• REQUIREMENT A: For the ACGG interview below, decide whether each statement agrees with it, answering yes or no and quoting the deciding words: (i) The speaker has spent the last 30 years in research and academia. (ii) The people implementing the project at the national and sub-national level work on it full-time. (iii) In ACGG, the speaker coordinates the project's financial aspects.

====== PROVIDED TEXT ======

Tell us about your background
I have a BSc in animal science, MSc in animal production and a PhD in animal science focusing on animal breeding. I have been working in the research and academic world for the last 30 years, including in offering long-term training.
What is your function and what are you currently working to accomplish in ACGG?
I am the co-PI in the ACGG project in Ethiopia and I coordinate the technical aspects of the project.
What is the next piece of work that you are focusing on?
We have a number of big activities in the coming two to three months. One is the beginning of the on-farm and on-station studies. We need to make the necessary final preparations to receive the fertile eggs and to prepare the hatchery facilities. We also have to finalize selection of brooding facilities in the different regions and make contractual agreements. The other major endeavor is the next innovation platform meeting: we need to identify participants and make the necessary arrangements for the meeting. In addition to that, we are analyzing the baseline data.
Why does this project matter and what gets you excited about it?
I believe that this project can make a difference in the poultry industry in Ethiopia and in the livelihoods of poultry producers, both small and large. In addition I believe that we can make the changes sustainable so they thrive after the project.
What about the project is a cause of concern for you and how can it be addressed?
Those involved in implementing of the project at the national and sub-national level are not working full-time on the project. At times other engagements may get precedence and the performance of project activities may suffer from that. We need to have a discussion with the project management so that some of us are able to work full-time on the project. In addition, careful planning of project activities and other activities should be ensured to avoid overlaps.
What do you foresee as the lasting impact of ACGG?
As I said earlier, the project can have a positive impact on the poultry industry of the country. The choice of the appropriate genotype(s) and the public-private partnership that will be developed are likely to ensure the adoption of high-producing chickens in a sustainable way.
Any other thoughts?
The success of the project like (or even more than) other activities requires commitment of those who are involved in it and we need to commit ourselves to succeed.

====== GIVEN DATA ======

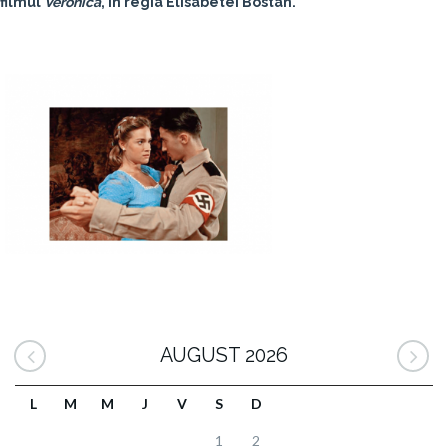
filmul
Veronica
, în regia Elisabetei Bostan.
AUGUST 2026
L
M
M
J
V
S
D
1
2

======

• REQUIREMENT B: Transcribe every line of text read from the page in the Recorded data entries above, keeping the line breaks and leaving out the picture.

• ANSWER AREA A:
(i) Yes: "I have been working in the research and academic world for the last 30 years"
(ii) No: "are not working full-time on the project"
(iii) No: "I coordinate the technical aspects of the project"

• ANSWER AREA B:
filmul
Veronica
, în regia Elisabetei Bostan.
AUGUST 2026
L
M
M
J
V
S
D
1
2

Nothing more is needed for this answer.